Digital Media Learning Competition Update, Plus Stories on Online Learning and Digital Media Labs
11.23.11 | A mini PLAYBACK for a shortened holiday week.
- The application deadline for the Digital Media and Learning Research Competition has been extended to Jan. 6, 2012. Here are the questions for consideration:
Online networks, digital resources, and gaming environments provide rich opportunities for learning that is demand-driven and learner-centered. More and more people are turning to networked knowledge communities, online tutorials, and other digital resources for wide ranging learning needs. While learning is migrating to these more informal and non-institutionalized kinds of contexts, we still have little research that examines how people assess, recognize, and display the learning that happens in these settings. What are the emerging techniques and practices for managing reputation and recognizing learning? What are the broad historical and structural understandings of how accreditation operates in our changing social and cultural environment? What systems exist for recognizing learning outside of formal degree and training programs? How do credentials and other displays of achievement operate in the digital and networked world?

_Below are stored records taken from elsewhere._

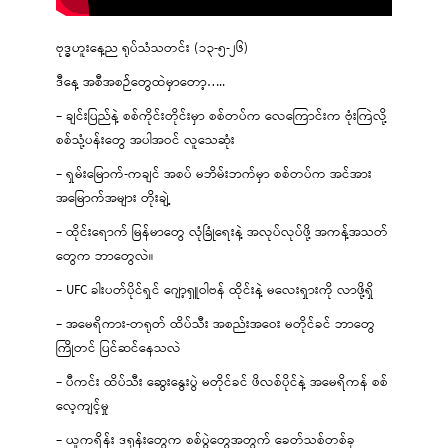
ဗုဒ္ဓဟူးနေ့ည ရုပ်သံသတင်း (၁၃-၅-၂၆)
ဒီနေ့ အစီအစဉ်တွေထဲမှာတော့…..
– ချင်းပြည်နဲ့ စစ်ကိုင်းတိုင်းမှာ စစ်တပ်က လေကြောင်းက ဗုံးကြဲလို့
စစ်သုံ့ပန်းတွေ အပါအဝင် လူသေဆုံး
– ရှမ်းမြောက်-ကချင် အစပ် မဘိမ်းဘက်မှာ စစ်တပ်က အင်အား
အမြောက်အများ တိုးချဲ့
– ထိုင်းရောက် မြန်မာတွေ လုံခြုံရေးနဲ့ အလုပ်လုပ်ဖို့ အကန့်အသတ်
တွေက ဘာတွေလဲ။
– UFC ခါးပတ်ပိုင်ရှင် ဂျော့ရှူဝါဗန် ထိုင်းနဲ့ မလေးရှားကို လာဖို့ရှိ
– အမေရိကား-တရုတ် ထိပ်သီး အစည်းအဝေး မတိုင်ခင် ဘာတွေ
ကြိုတင် ပြင်ဆင်နေသလဲ
– ပီကင်း ထိပ်သီး ဆွေးနွေးပွဲ မတိုင်ခင် ဖိလစ်ပိုင်နဲ့ အမေရိကန် စစ်
လေ့ကျင့်မှု
– ယူကရိန်း ဒရုန်းတွေက စစ်ပွဲတွေအတွက် ခေတ်သစ်တစ်ခု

What kinds of skills and experiences have not been well captured by existing credentialing and recognition systems? How is the landscape of credentialing changing (or not) with the shift to digital and networked society?

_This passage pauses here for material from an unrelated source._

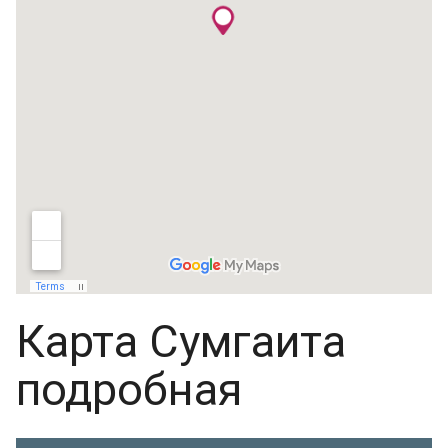
Карта Сумгаита
подробная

Continue reading for more details. Visit dmlcompetition.net for information about all of the competition tracks.
- Barry Joseph has compliled a nice mix of resources on digital citizenship, new media literacies, and games and learning, including this link to sixth-grader Thomas Suarez’s TEDx talk. Suarez builds apps and has started an app developers club at his school.
“In this clip from his TEDx talk, you hear him discuss the importance of having a space for kids to learn how to create games and his methods of collaborating with educators,” writes Joseph. “Global Kids has always emphasized the power of game design within digital youth media programs (such as our current NYC Haunts project) but it is another thing to hear the argument made directly by a youth.

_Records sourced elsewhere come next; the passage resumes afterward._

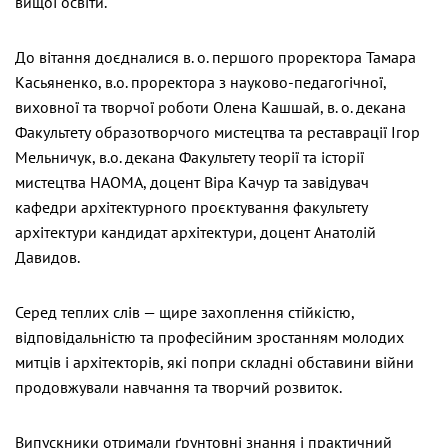
вищої освіти.
До вітання доєдналися в. о. першого проректора Тамара
Касьяненко, в.о. проректора з науково-педагогічної,
виховної та творчої роботи Олена Кашшай, в. о. декана
Факультету образотворчого мистецтва та реставрації Ігор
Мельничук, в.о. декана Факультету теорії та історії
мистецтва НАОМА, доцент Віра Качур та завідувач
кафедри архітектурного проєктування факультету
архітектури кандидат архітектури, доцент Анатолій
Давидов.
Серед теплих слів — щире захоплення стійкістю,
відповідальністю та професійним зростанням молодих
митців і архітекторів, які попри складні обставини війни
продовжували навчання та творчий розвиток.
Випускники отримали ґрунтовні знання і практичний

- Audrey Watters reports on how some of the libraries and museums that received grant money from the Institute for Museum and Library Services (IMLS) and the MacArthur Foundation to create digial learning labs will use those funds.
The labs are inspired by YOUmedia, an innovative digital space for teens at the Chicago Public Library (see Spotlight’s coverage), and innovations in science and technology centers. A second round of grants will be available in spring 2012.
- Some well-known and respected universities are attaching themselves to online high school programs, reports The New York Times. The move may blur the line between secondary and higher education, as well as between virtual and classroom learning, writes Aan Schwarz, but not everyone is an enthusiast.
“From my perspective, colleges, concentrate on what you’re good at,” said Ronald A. Crutcher, president of Wheaton College in Norton, Mass., who added that he had recently declined an offer from a for-profit education company to join other small liberal arts institutions in forming an online high school in their image. “Be consultants, but don’t contribute to a trend that I think has some real problems.”
- Meanwhile in Idaho, high school students will soon be required to pass two online learning classes as a requirement for graduation, reports School Library Journal.